#### [What to work on]
- a) Please write out a passage from the media player article word for word, beginning at the words that have "In an earlier" and stopping after "the Microsoft offering.".
- b) Name every video file format that the media player article mentions.

#### [Text passage]
In an earlier article about Standards in general I mentioned that there existed media players for Windows, other than Windows Media Player, that would play Microsoft media formats. This is provided no Digital Rights Management security has been added. This article is about such alternative players and my search for a no-nonsense alternative to the Microsoft offering.

I have used two versions of Windows Media Player, (WMP), on my PCs. On my desktop I use WMP version 7, which I think is the highest version usable with Windows 98. I have downloaded the codecs from the Microsoft site to play up to WMV version 9. On my desktop at work I use WMP version 10. I must say I find this version a bit of an irritation, because its interface is so unlike any normal Windows program. I know it is there, but I have great difficulty in locating the standard menus in the default skin. This seems a bit ridiculous when it is ingrained now that the menu bar should be the first row below the Application Window Title.

I started looking for alternatives to WMP when I found some files would not play on my Windows 98 desktop. Eventually, I got to play most WMV formats by downloading the codecs, something I was wary of doing because Microsoft give no clue as to the size of the download and this is very important to me with my dialup Internet access. Nevertheless I still sometimes find other formats that WMP7 will not play. Files in AVI format, which always used to play in my early PC days, seem to fail to play with WMP quite often now. Similarly, some of the newer MP4 formats do not play properly on WMP10.

I could not understand why some AVI files would play and others would not. I took to searching around for information on codecs and it was then that I realised there was a difference between a codec and a container format. A codec is the actual coding/decoding scheme used to translate the audio or video into digital bits and vice versa. A container format is a scheme for holding media files together. This is somewhat akin to a how files are compressed for transmission across the internet. When a file is zipped it uses a compression 'codec' such as LZW to compress the file. However, multiple files can be compressed and zipped up into a library so that they can be transmitted as a single file. In this sense, the zip format could be regarded as a container format. Similarly in the open source world files are often transmitted in tar.gz format. The gz is the 'codec' compression part and the tar is the container format.

#### [Data section]
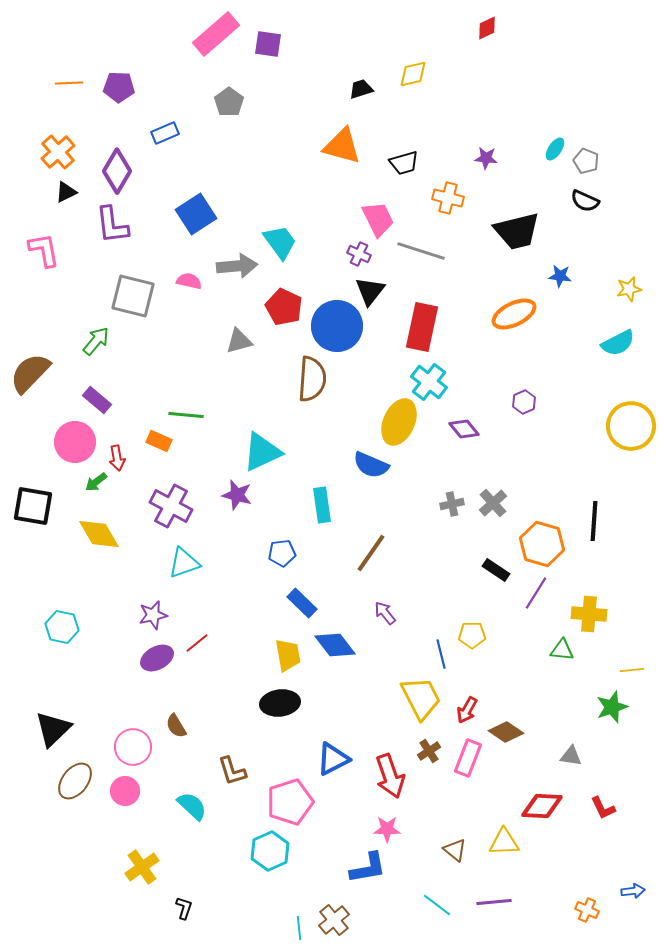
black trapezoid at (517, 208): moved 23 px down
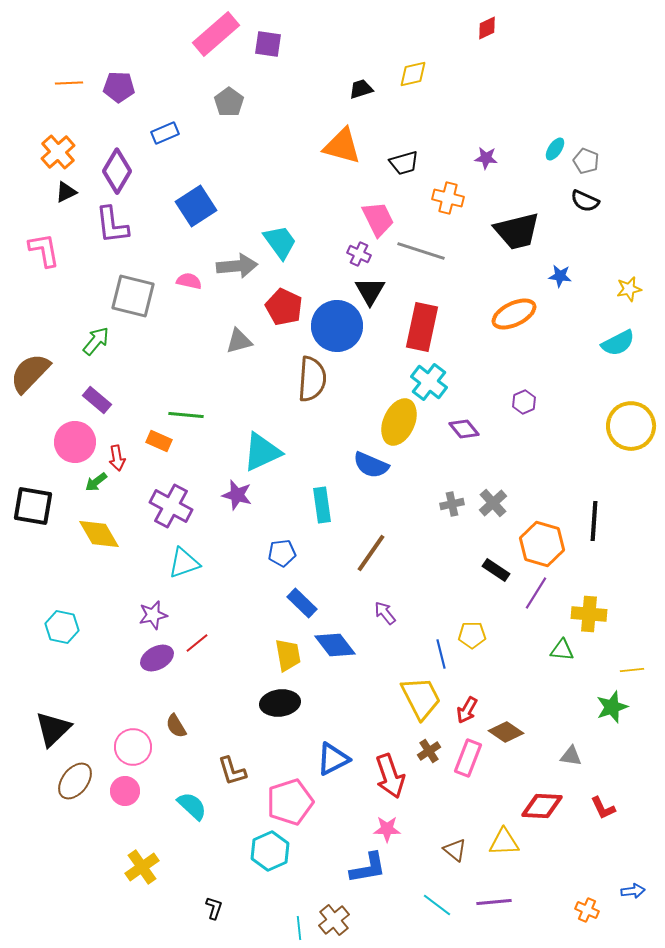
blue square at (196, 214): moved 8 px up
black triangle at (370, 291): rotated 8 degrees counterclockwise
black L-shape at (184, 908): moved 30 px right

#### [Worked solutions]
- a)
In an earlier article about Standards in general I mentioned that there existed media players for Windows, other than Windows Media Player, that would play Microsoft media formats. This is provided no Digital Rights Management security has been added. This article is about such alternative players and my search for a no-nonsense alternative to the Microsoft offering.

- b) WMV, AVI, MP4